Data definition and sources:
The charts are plots of the variables that are actually used in the estimation. Therefore the data in these exercises is uniform. The discussion of the definition and sources of the data that follows is grouped, broadly, according to whether they appear in the price equation or the output equation.
The price equation
Price: `P' is the wholesale price index, base 1970-71=100, for manufactured products. Sources are `Wholesale Price Statistics' by H.L. Chandok (1978, New Delhi: Economic and Scientific Research Foundation) for the period 1950-51 to 1977-78 and various issues of the `Report on Currency and Finance' (Bombay: Reserve Bank of India).
Apart from the dependent variable in the estimate of the price equation price variables appear in various forms in this study. The specific constructions are discussed below. However, the source of these data is uniform, being as mentioned above.

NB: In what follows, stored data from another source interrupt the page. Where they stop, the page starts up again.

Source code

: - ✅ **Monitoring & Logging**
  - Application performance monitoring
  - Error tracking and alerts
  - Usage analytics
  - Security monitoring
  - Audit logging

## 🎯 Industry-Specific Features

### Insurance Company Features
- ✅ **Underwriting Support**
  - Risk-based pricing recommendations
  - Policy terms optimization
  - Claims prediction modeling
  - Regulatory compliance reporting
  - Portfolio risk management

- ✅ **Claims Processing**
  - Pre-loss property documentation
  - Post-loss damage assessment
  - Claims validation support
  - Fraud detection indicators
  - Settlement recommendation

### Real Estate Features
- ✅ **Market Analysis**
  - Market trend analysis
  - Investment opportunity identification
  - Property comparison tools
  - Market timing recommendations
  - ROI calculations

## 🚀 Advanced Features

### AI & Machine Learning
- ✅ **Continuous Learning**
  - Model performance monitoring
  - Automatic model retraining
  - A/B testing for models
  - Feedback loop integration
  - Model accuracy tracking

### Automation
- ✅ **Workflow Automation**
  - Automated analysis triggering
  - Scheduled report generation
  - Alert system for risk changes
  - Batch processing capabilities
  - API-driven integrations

Labour cost: `L' = [E/O], where E stands for total emoluments, i.e., wages plus salaries plus benefits, and O is output. The amount of emoluments has been calculated from various reports of `CMI' and `ASI', respectively. Since the latter was not published for the year 1972, a simple average of the labour cost calculated for the years 1971 and 1973 was used.
Raw-materials cost: When a price equation is estimated for aggregate industry the representation of materials cost must exclude the value of manufactured inputs entering industry.
Thus `RM' is an index of the price of raw materials used by the manufacturing sector. This index was constructed as follows. The value of primary inputs into manufacturing output was used to construct shares of individual items in total materials costs. Inputs were classified into groups that could readily be represented by price indices. The shares of individual items in a group were aggregated to yield the weight assigned to the group in the composite index of raw material costs that was now constructed. The four groups and the respective weights are: `Food' - 2.4, `Non-food agriculture' - 77.5, `Minerals' - 12.2, `Fuel and power' - 7.9. The price indices chosen to represent these groups were drawn from the classification adopted in the official index number series, base 1970-71=100. These are `primary: food articles', `primary: non-food articles', `minerals', and `fuel, power, light and lubricants'. Sources: `Input-output Transactions Table (Commodity into Industry Absorption Matrix) for 1973-74', Central Statistical Organisation, for the derivation of the weights and the sources listed under `price' for the price series.
`Demand': Two indices have been used. `D' is the deviation of industrial output from its trend, and `Y' is the deviation of aggregate output (national income) from its trend. The index of industrial production has been used for the former. The source of this variable is discussed immediately below. The source for national income figures, used to construct the second index of demand, is `National Accounts Statistics', various issues.
`Money': The longest possible time series on the money stock in India was used. Source: A. Vasudevan (1980) "Money stock and its components in India, 1950-51 to 1979-80: A statistical account", `Indian Economic Journal', 28, 1-30.
The output equation
Output: `Xi' is represented by the index of industrial production. Splicing was undertaken to reduce it to a common base (1970-71=100). Source: `Economic Survey', various issues.
Public investment: `G ' is an index of capital formation by government. Source: `Capital formation and saving in India 1950-51 to 1979-80', Bombay: Reserve Bank of India.
Agricultural output: `Xa' is an index based on the triennium ending 1969-70=100. Source: `Agricultural Situation in India', February 1981.
Relative price: `RP' is the ratio of the index of the price of manufactures to the index of the price of agricultural goods.
See the discussion under `Price' for the source.